Enviada em 01/06/2020

O ano é 1969 e , enquanto o mundo está alarmado com percurso da Guerra Fria, os Estados Unidos desenvolve um ferramenta que amplia comunicação chamada de internet. Nesse cenário, pós  descoberta desse aparato, no Brasil hodierno,o acesso à internet, infelizmente, não chegou a todos. Desse modo, cabe analisar como descaso estatal e a ineficácias de Leis influenciam na adversidade em questão.

Em primeiro plano, é evidente que a carência de ações estatais agravam a universalização do acesso à internet no país.
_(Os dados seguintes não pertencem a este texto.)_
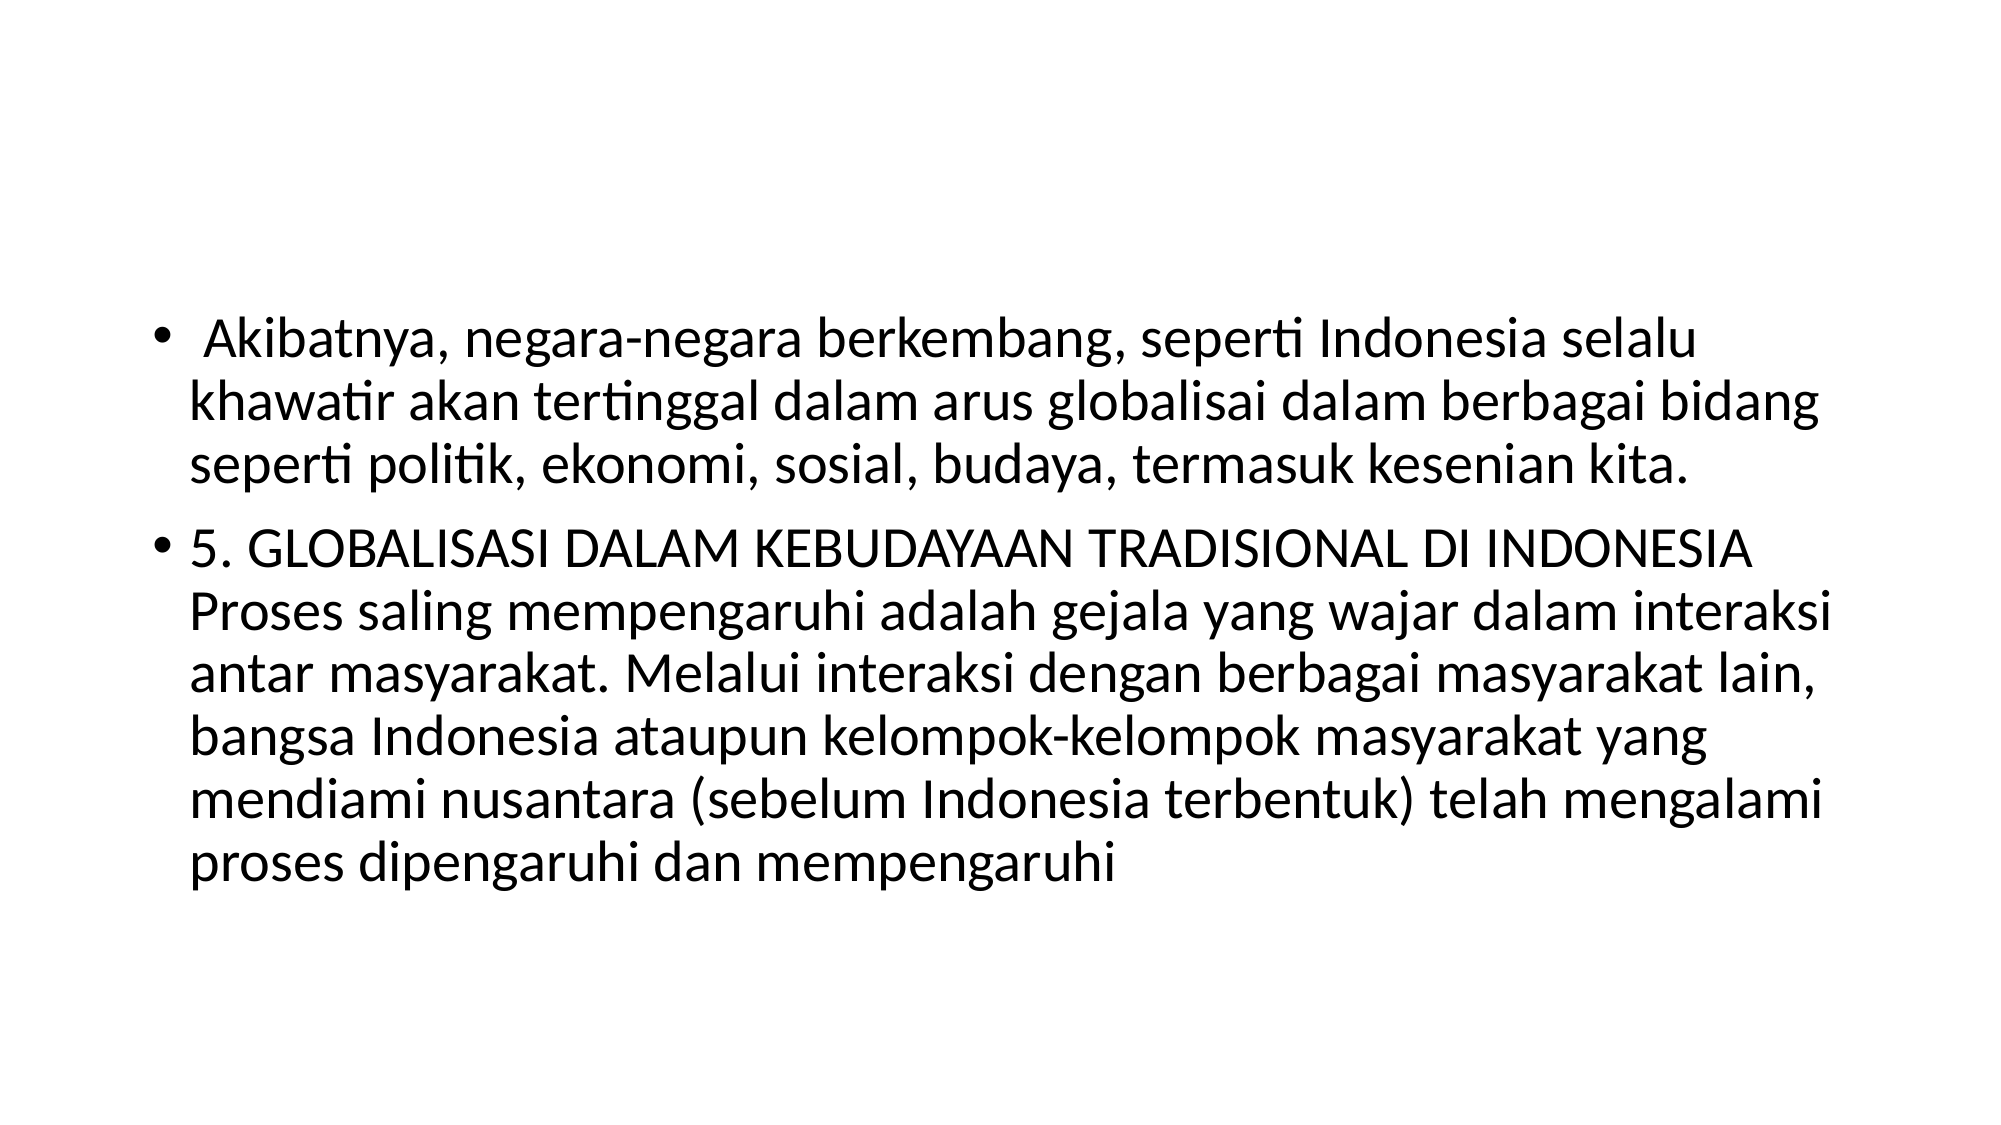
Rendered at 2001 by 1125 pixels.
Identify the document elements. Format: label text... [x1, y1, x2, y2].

list Akibatnya, negara-negara berkembang, seperti Indonesia selalu khawatir akan tertinggal dalam arus globalisai dalam berbagai bidang seperti politik, ekonomi, sosial, budaya, termasuk kesenian kita. 5. GLOBALISASI DALAM KEBUDAYAAN TRADISIONAL DI INDONESIA Proses saling mempengaruhi adalah gejala yang wajar dalam interaksi antar masyarakat. Melalui interaksi dengan berbagai masyarakat lain, bangsa Indonesia ataupun kelompok-kelompok masyarakat yang mendiami nusantara (sebelum Indonesia terbentuk) telah mengalami proses dipengaruhi dan mempengaruhi [137, 299, 1863, 1014]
A esse respeito, Zigmunt Bauman, criou o conceito de Instituições Zumbis, segundo o qual as instituições, dentre elas o Estado, mantêm sua forma a todo custo, mas que perderam sua função social. Isso mostra, que algumas entidades, a exemplo Agência Nacional de Telecomunicações (ANATEL) não efetiva sua função, como regular os preços e ampliar as redes nas periferias e zonas rurais do Brasil. Assim, dificultando o  acesso a rede de forma igualitária.

Outrossim, a não efetivação das leis no Brasil só agrava o embate. Nesse contexto,segundo Maquiavel, mesmo as leis bem ordenadas são impotentes diante dos costumes. A perspectivas do filósofo aponta uma falha comum na sociedade, acreditar que a criação de normas em si pode resolver os problemas complexos, como garantir assistência à internet. Prova disso, é a lei do Marco Civil, que assegura sem distinção a rede para todos no país, entretanto, não se efetiva no corpo social, sendo inoperante.

Diante do exposto, para facilitar o acesso à internet, Anatel junto as secretarias de telecomunicações estaduais, como agente facilitadores de rede, deve tabelar os valores de acordo com renda dos adquirentes do serviço, fiscalizando as operadoras para tais cumprimentos, e isentando às empresas de alguns impostos para poder oferecer o serviço menos oneroso, assim mais pessoas teria como pagar a internet. Como também, ampliar instalações, pontos de acessos gratuitos  nas áreas rurais,escolas,universidade e praças, assim, toda coletividade poderá usufruir. Destarte, essa ferramenta ampliaria a comunicação de todos.